The urease gene may still be active but with lower functionality. In T. pseudonana urease is modelled to be 807 amino acids. Urease consists of multimers of three sub-units: gamma, beta and alpha, which in TP are translated as one protein. The alpha sub-unit contains the active site which catalyses the breakdown of urea to ammonia [44]. The gamma subunit has no known enzymatic function [48] but may play a role in quaternary structure and stability [44, 49].

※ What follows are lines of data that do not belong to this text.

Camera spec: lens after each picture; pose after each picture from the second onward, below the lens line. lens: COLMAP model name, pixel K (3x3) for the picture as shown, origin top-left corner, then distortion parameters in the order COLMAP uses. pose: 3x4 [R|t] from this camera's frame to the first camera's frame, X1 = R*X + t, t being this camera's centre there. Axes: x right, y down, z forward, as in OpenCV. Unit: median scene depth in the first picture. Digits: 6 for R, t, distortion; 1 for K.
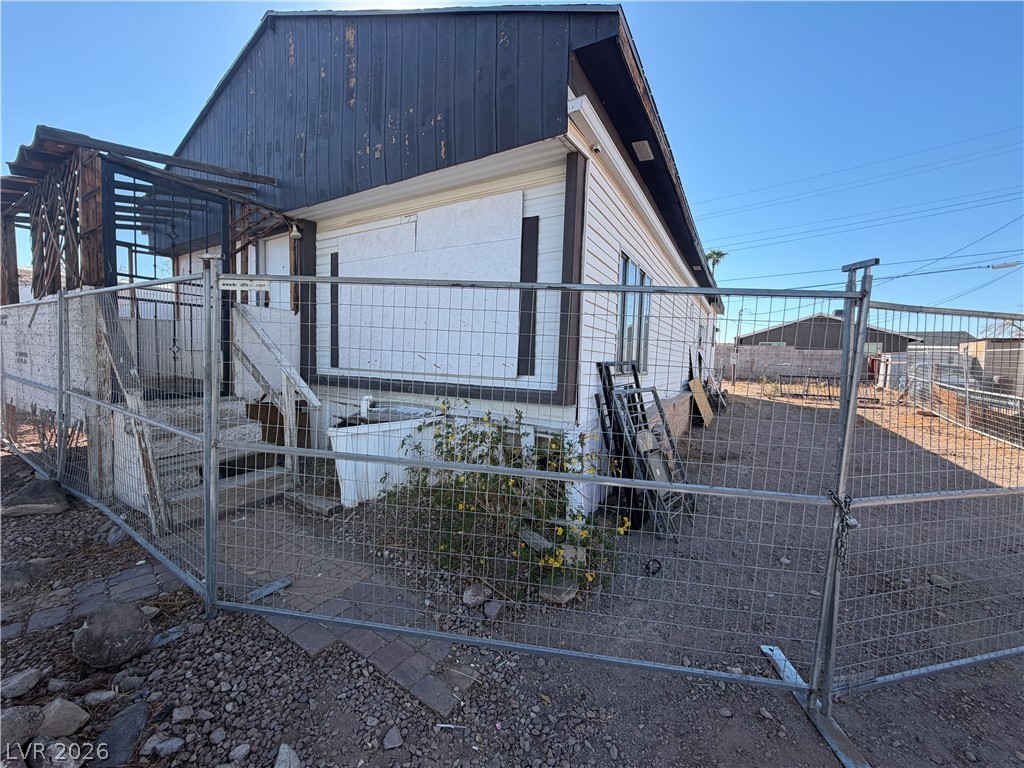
lens RADIAL K [[405.6, 0, 512.0], [0, 405.6, 384.0], [0, 0, 1]] dist [-0.000020, -0.000116]
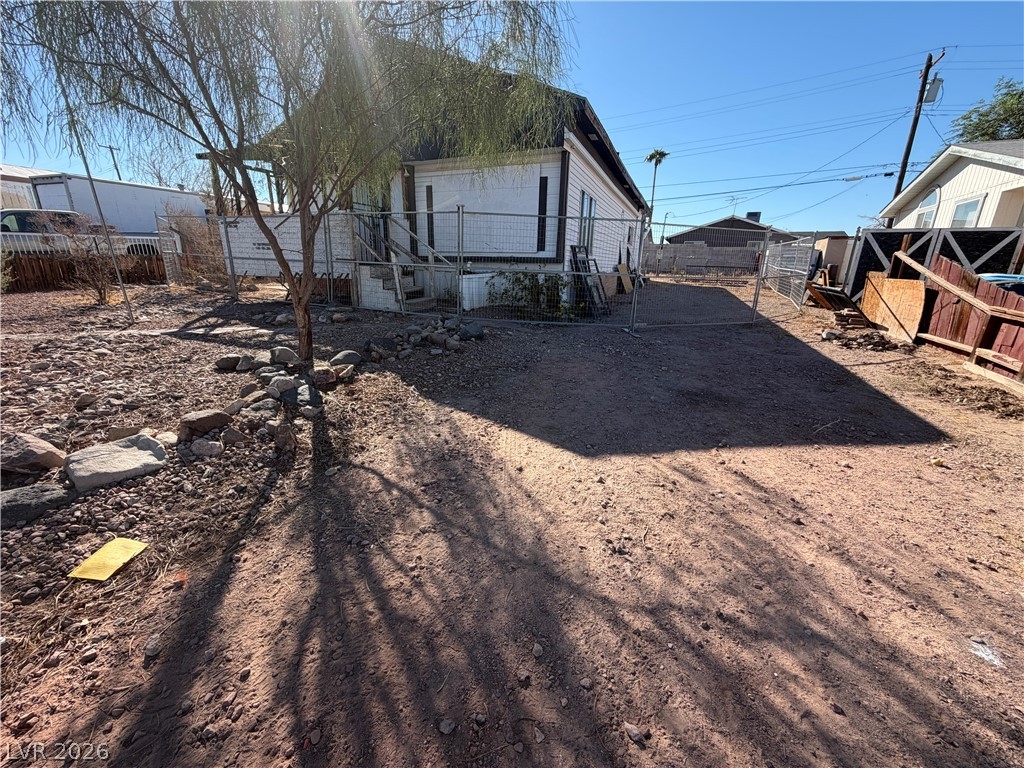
lens RADIAL K [[405.6, 0, 512.0], [0, 405.6, 384.0], [0, 0, 1]] dist [-0.000020, -0.000116]
pose [[0.991263, -0.046062, 0.123597, -0.423546], [0.016763, 0.973436, 0.228344, 0.173462], [-0.130832, -0.224277, 0.965703, -1.294359]]
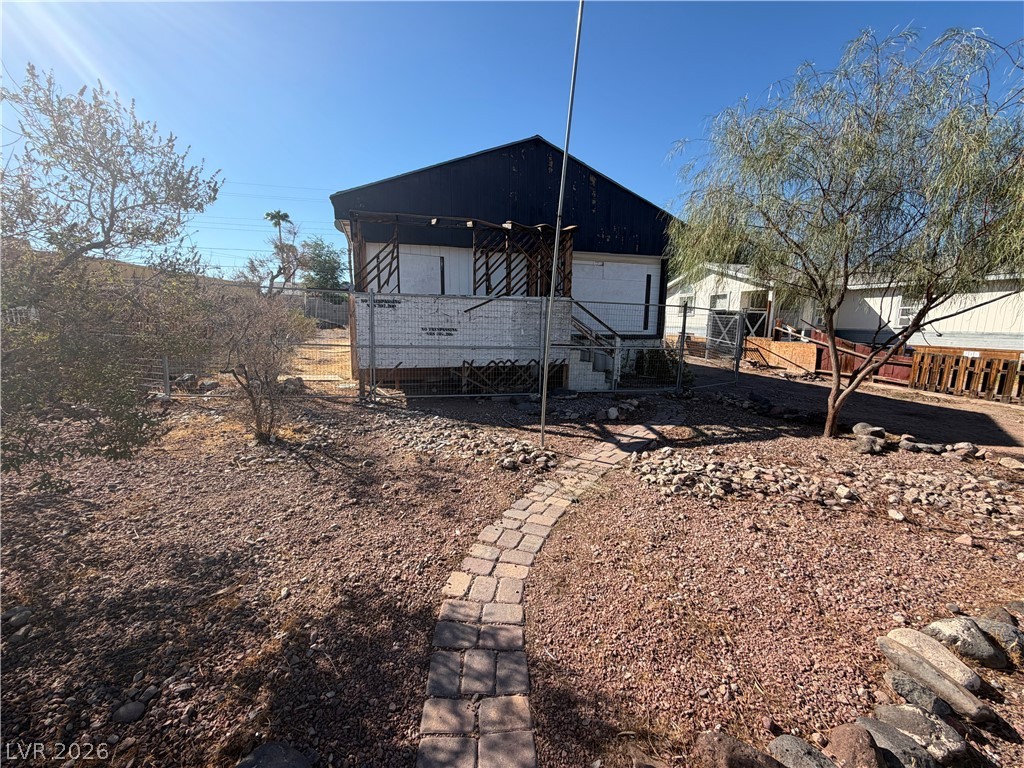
lens RADIAL K [[405.6, 0, 512.0], [0, 405.6, 384.0], [0, 0, 1]] dist [-0.000020, -0.000116]
pose [[0.684825, -0.131616, 0.716723, -2.557803], [0.050675, 0.989774, 0.133338, -0.069297], [-0.726944, -0.054993, 0.684491, -0.281649]]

Translations of urease sequences with both 37 and 38 nt deletions show frame shifts and early stop codons after the deletion in the gamma sub-unit, leading to major disruption of the gamma sub-unit, nonsense down-stream and short products of 24 or 44 amino acid residues (Fig. 6). Since all mono-clonal bi-allelic mutants tested for growth in urea had either two alleles with a 37 nt deletion or both a 37 and 38 nt deletion, it was predicted that the urease gene would no longer be functional. However, several mechanisms exist in eukaryotes which can allow translation of the protein from start codons later in the coding region. These include leaky initiation, re-initiation of ribosomes and internal ribosome entry sites (IRES) [50]. IRES have been shown to become active in yeast following amino acid starvation [50]. If an in-frame translation can occur after the deletion at an IRES or via a mechanism such as re-initiation then the active site located in the alpha-subunit could still be present. The first in-frame ATG after the deletion would start translation of the protein just before the beta sub-unit, leading to an N-terminal truncated protein without the gamma sub-unit but with both the beta and alpha sub-units (Fig. 6). Earlier start codons are predicted to result in non-sense and early stop codons.

Fig. 6
figure 6

Translated WT urease (a), frame 3 (b) and frame 1 of urease with the expected 37 nt deletion (c) and frame 1 of urease with a 38 nt deletion (d). Position of deletion indicated by ↓. The model WT protein contains 807aa. The figure shows the initial 260 amino acids for a and b including the start of the alpha sub-unit. Translations are identical for the unshown segments. Gamma (pink), Beta (green) and Alpha (blue) sub-units are highlighted in order. Expected start codon (red) and upstream out-of-frame start codons (grey) are highlighted

The 5′ end of the urease coding region was targeted to induce a frame shift and disrupt the protein early on, however it may be better to target the active site or entirely remove the gene. Precise deletions larger than a gene using CRISPR-Cas and two sgRNAs have been previously demonstrated [42].

Conclusions

The main aim of this research was to edit the genome of T. pseudonana using CRISPR-Cas. We have demonstrated that this can be achieved with both precision and efficiency. Twelve percent of initial colonies and 100% which screened positive for Cas9 showed evidence of a mutation in the urease gene, with many sub-clones showing precise bi-allelic 37 nt deletions from two sgRNA DSBs. Screening for the deletion by PCR allowed efficient identification of bi-allelic mutants and Golden Gate cloning allowed easy assembly of a plasmid for CRISPR-Cas. This included adapting the system for T. pseudonana by including endogenous promoters and two specific sgRNAs. Due to the flexible modular nature of the cloning system, this can be easily adapted for other genes in T. pseudonana. A variety of available online tools were used to design two sgRNAs that would target the early coding region of the urease gene. There is a significant difference between the phenotype of the knock-out cell lines in urea compared to nitrate. Knock-out of the urease gene is expected to have a negative impact on nitrogen acquisition from urea. This appears to be the case, however, as growth rate and cell-size was reduced rather than growth being prevented, this suggests that function of the urease may have been impaired rather than removed or an alternative source of nitrogen was available.

The CRISPR-Cas method has significant potential for future work from both an ecological and biotechnology perspective in T. pseudonana and can potentially be easily adapted for many other algal species.